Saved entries
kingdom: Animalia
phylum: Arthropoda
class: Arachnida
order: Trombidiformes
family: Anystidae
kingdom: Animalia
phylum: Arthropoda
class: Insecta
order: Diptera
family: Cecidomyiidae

--

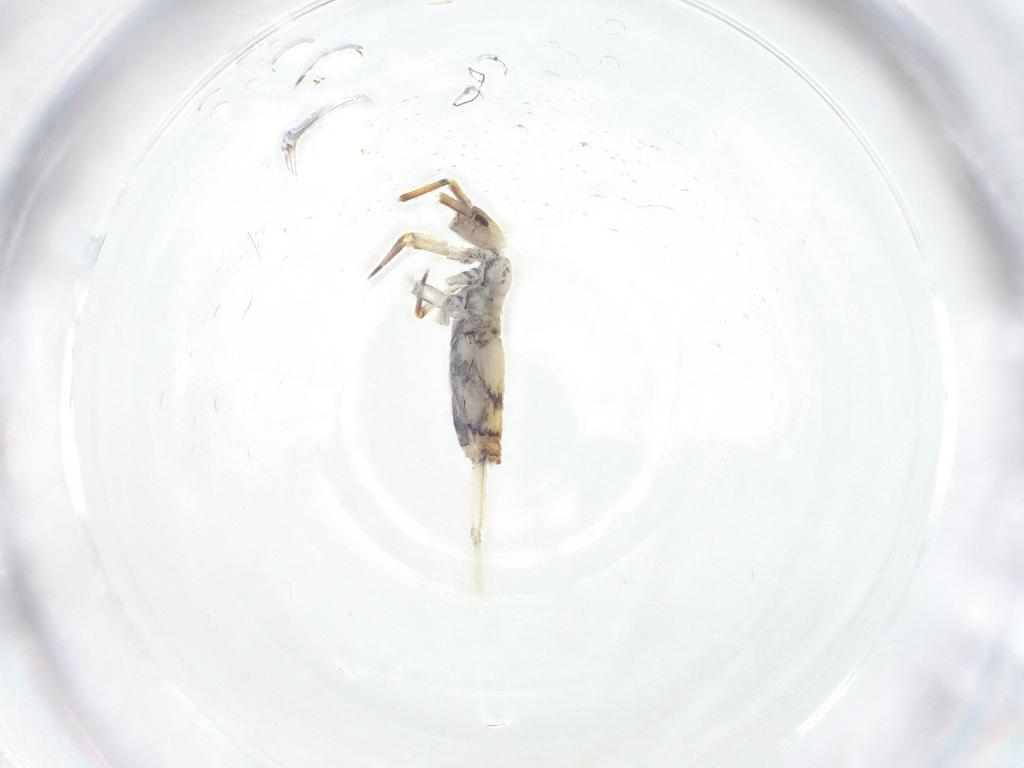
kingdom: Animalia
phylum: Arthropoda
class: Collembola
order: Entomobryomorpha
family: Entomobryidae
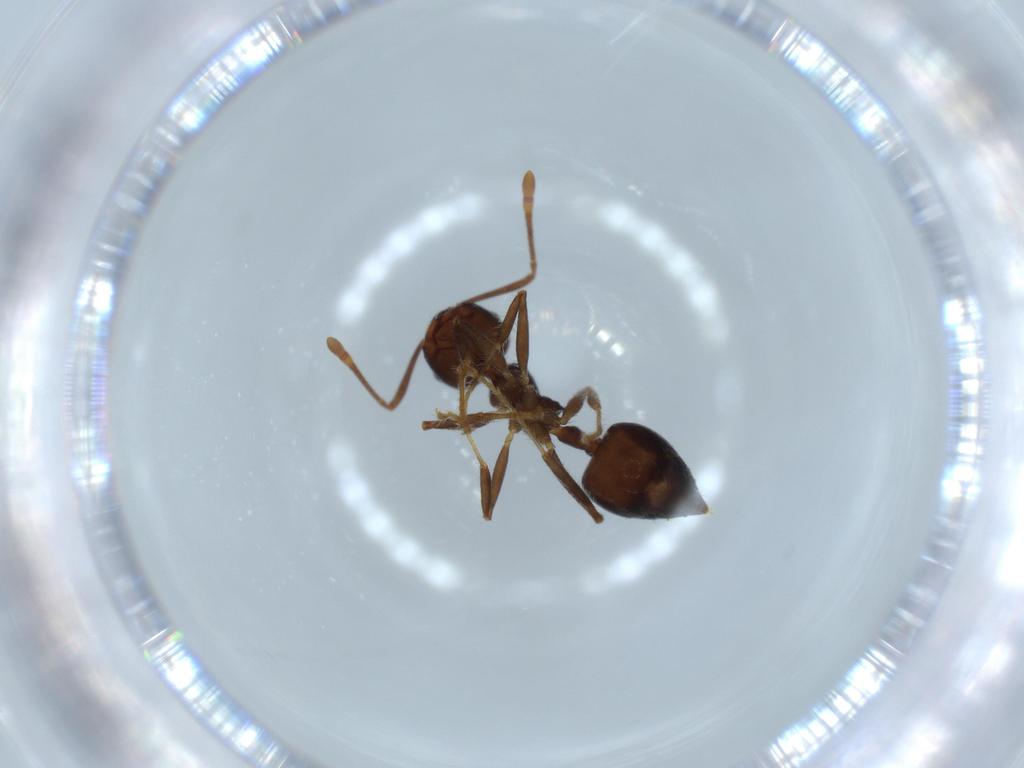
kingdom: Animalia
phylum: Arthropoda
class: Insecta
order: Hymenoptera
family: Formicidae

--

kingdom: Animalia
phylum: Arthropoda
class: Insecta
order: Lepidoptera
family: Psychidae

__To be done__.
Count the lines above that contain the word "family", and give only the number.

__Task result__.
5